1. Jun 23, 2004

### needhelp

A person exerts a tangential force of 36.1 N on the rim of a disk-shaped merry-go-round of radius 2.74 m and mass 167 kg. If the merry-go-round starts at rest, what is its angular speed after the person has rotated it through an angle of 60.0°?

=> L=Iw => w = L/I where I=1/2mr^2
I just don't know where to plug in the tangential force and the angle.

2. Jun 24, 2004

### e(ho0n3

Let F be the tangential force, R the radius of the merry-go-round and M its mass. The torque is $\tau = FR = I\alpha$. You know F, R and I so you can solve for $\alpha$ and then use that to find the angular velocity.
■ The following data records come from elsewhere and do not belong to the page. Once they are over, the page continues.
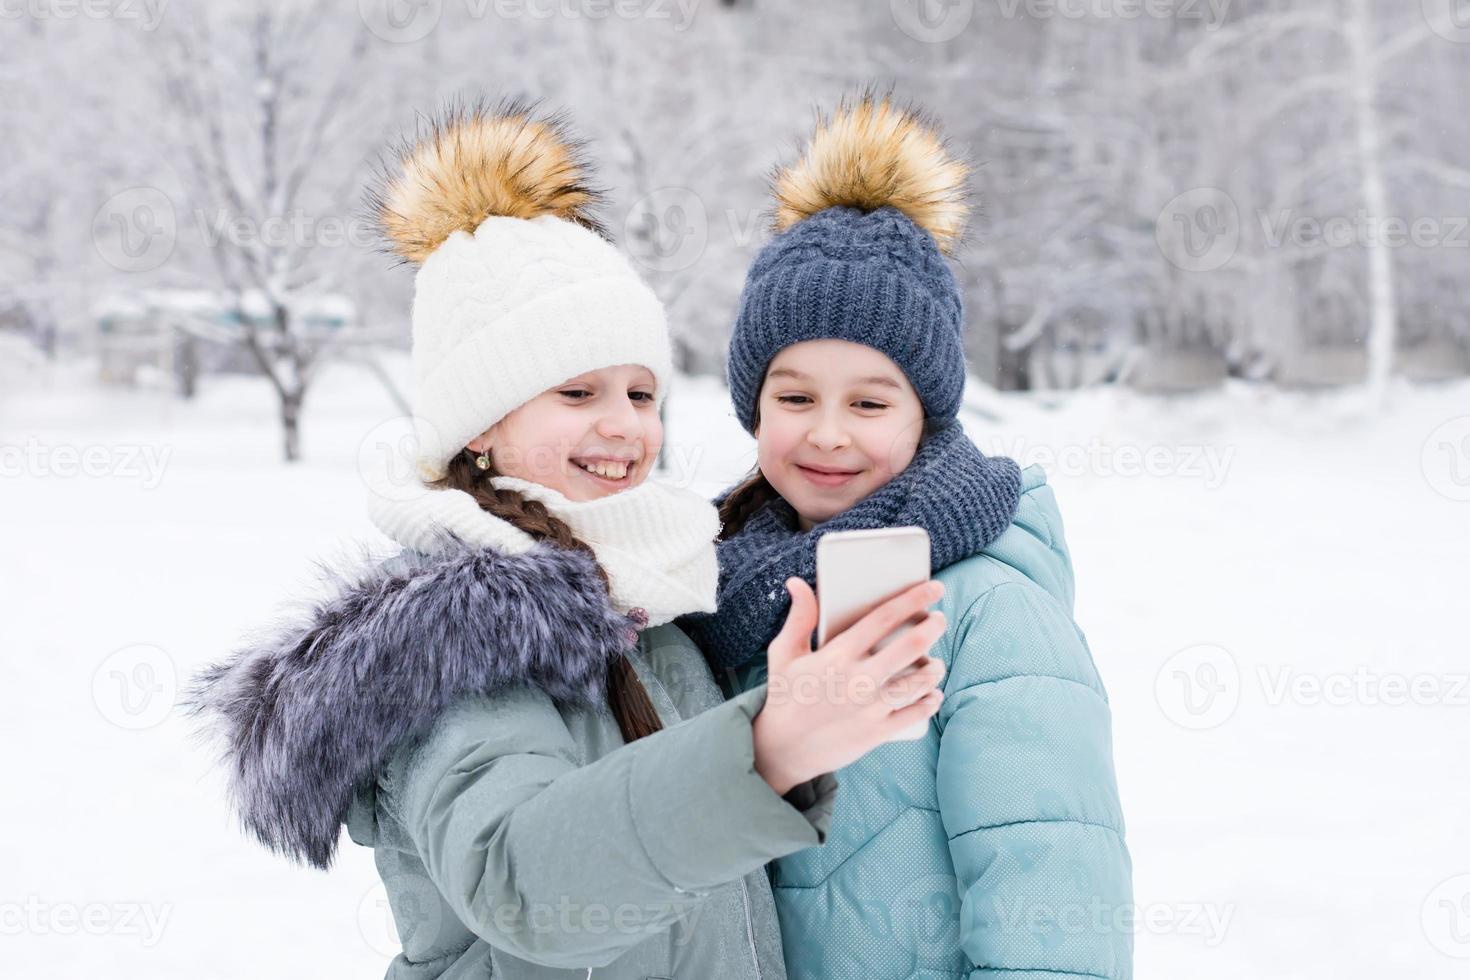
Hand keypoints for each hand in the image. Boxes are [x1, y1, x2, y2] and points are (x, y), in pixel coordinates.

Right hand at [752, 577, 947, 795]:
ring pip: (919, 681)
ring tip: (937, 662)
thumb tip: (797, 581)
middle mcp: (858, 678)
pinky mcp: (876, 732)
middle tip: (940, 620)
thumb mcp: (784, 653)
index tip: (934, 588)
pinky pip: (914, 714)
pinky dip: (930, 702)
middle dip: (933, 628)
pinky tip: (934, 694)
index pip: (884, 617)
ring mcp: (870, 707)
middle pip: (910, 646)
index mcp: (838, 654)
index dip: (914, 599)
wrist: (781, 749)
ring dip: (935, 668)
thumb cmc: (785, 695)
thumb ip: (799, 617)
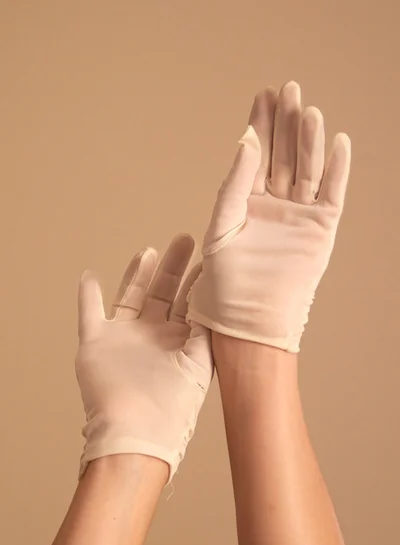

Pretty straight forward. Remember, physics is not about plugging numbers and spitting answers.

3. Jun 24, 2004

### needhelp

I calculated
a)alpha = T/I = 98.9/627 = 0.158 rad/s
b)theta = 1/2 (alpha) t^2 => t = sqrt(2 * 1.05 / 0.158) = 3.65s
c)w = (alpha) t = 0.158 rad/s^2 * 3.65 s = 0.577 rad/s

Please let me know if my figures are correct. Again, thank you.

4. Jun 24, 2004

### e(ho0n3

Instead of finding t, you could just use $\omega^2 = \omega_0^2 + 2\alpha\theta$. You can check your answer doing it this way.